К: Вы не хотите дебатов?
З: Нет.
К: Ну, это недоразумение. Я думал, что Вы этого хотите.
З: Нет. Я не хочу до ноября, чтобы дать Вам шанс. Что я должен был сделать, так это прочитать письмо, которое я передал сегодня председателю [Генеральной Ассамблеи] как заявление относительно того, что произошло, и сесть и послушать других выступающих – по их усмотрению. Поскольку сегодня заседания не было, я [откладывал] любое требование или просьбу о проведении дебатов. Я знаю, что радио говорит другое, но надеюсь, Вы смотрите [неразборчиво]. Но я не просил начать прения и даже не ставил вопрос. Если это поможет. Но это кое-что [неразборчиво]. Спросите их, какова будет очередность, это важнее.
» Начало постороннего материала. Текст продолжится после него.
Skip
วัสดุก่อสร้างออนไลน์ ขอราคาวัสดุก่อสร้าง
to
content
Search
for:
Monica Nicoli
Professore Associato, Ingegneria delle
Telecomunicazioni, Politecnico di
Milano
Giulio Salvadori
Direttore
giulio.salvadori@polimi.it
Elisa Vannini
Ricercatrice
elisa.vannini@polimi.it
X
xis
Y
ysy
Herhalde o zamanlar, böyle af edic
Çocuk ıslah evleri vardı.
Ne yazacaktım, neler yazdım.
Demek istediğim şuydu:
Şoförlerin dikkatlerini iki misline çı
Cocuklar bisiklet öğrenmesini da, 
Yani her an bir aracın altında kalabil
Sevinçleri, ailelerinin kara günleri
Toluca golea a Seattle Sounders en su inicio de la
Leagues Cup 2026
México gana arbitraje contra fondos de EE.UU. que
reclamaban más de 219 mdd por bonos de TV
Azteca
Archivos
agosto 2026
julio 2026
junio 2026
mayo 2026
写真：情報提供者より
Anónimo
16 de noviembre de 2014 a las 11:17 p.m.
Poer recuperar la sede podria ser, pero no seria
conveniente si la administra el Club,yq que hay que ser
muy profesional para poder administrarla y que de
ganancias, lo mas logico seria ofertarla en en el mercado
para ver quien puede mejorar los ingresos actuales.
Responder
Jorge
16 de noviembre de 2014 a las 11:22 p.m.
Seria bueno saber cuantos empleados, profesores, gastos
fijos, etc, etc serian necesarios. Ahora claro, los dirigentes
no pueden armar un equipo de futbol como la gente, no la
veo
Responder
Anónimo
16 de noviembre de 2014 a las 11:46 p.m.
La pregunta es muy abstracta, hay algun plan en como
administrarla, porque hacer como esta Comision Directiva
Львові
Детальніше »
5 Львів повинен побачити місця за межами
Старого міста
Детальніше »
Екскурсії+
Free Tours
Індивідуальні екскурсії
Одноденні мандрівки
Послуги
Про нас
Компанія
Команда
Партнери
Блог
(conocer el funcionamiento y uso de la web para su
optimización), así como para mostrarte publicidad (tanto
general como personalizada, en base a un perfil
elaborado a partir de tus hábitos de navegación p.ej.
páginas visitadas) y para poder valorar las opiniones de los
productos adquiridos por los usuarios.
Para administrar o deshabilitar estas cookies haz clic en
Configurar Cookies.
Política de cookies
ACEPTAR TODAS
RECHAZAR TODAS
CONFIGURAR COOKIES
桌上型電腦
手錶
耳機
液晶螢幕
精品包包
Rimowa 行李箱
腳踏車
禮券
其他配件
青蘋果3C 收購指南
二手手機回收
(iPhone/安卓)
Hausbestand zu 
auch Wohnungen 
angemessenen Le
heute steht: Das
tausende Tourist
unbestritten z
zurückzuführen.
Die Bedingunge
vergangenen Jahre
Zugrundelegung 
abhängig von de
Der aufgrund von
К: Теперь предположим, что Вы знаете, что мы сказали, что дадим такую возможность. Как мы можем остановить боевые действия сейчас?
З: Я действительно не знаю. Вы так далеко. Вы можете сохранять хладнокровие, Вы можете говорить мне, о чем подумать, и я планирую сесть на самолет завтра утром, чтобы встретиться с президентом [Садатом], а затем вернуться. Я сделаю все, потому что искренне верю, что все войны как минимум заканчиваются своего рода миром, а мир – это именно то, что мы хотим. В этом плане, я думаю, у нас есть взаимопонимание, Вы неоднократно говорили об этом.
К: Вы объяснили мне это в пятницу.
З: Да, и это было сказано до того, как Вы сможете четко сказать, а, возможно, Вы не можете этого сказать, но это [является] фактом. Так что, если мы можем получить какую-либо поддержку в отношении какого-либо одобрения этого со стороны Америки, например Вы можете [неразборчиво] ясно думать, что [неясно] во всех государствах сохраняется вознаграждение за вознаграждение. Что-то вроде этого. Я говорю не за себя. Не знаю, можете ли Вы подумать об этом до завтра, и мы перезвоним Вам еще раз и посмотрим, что можно сделать.
К: Позвольте мне подумать об этом сегодня вечером, и я позвоню Вам завтра.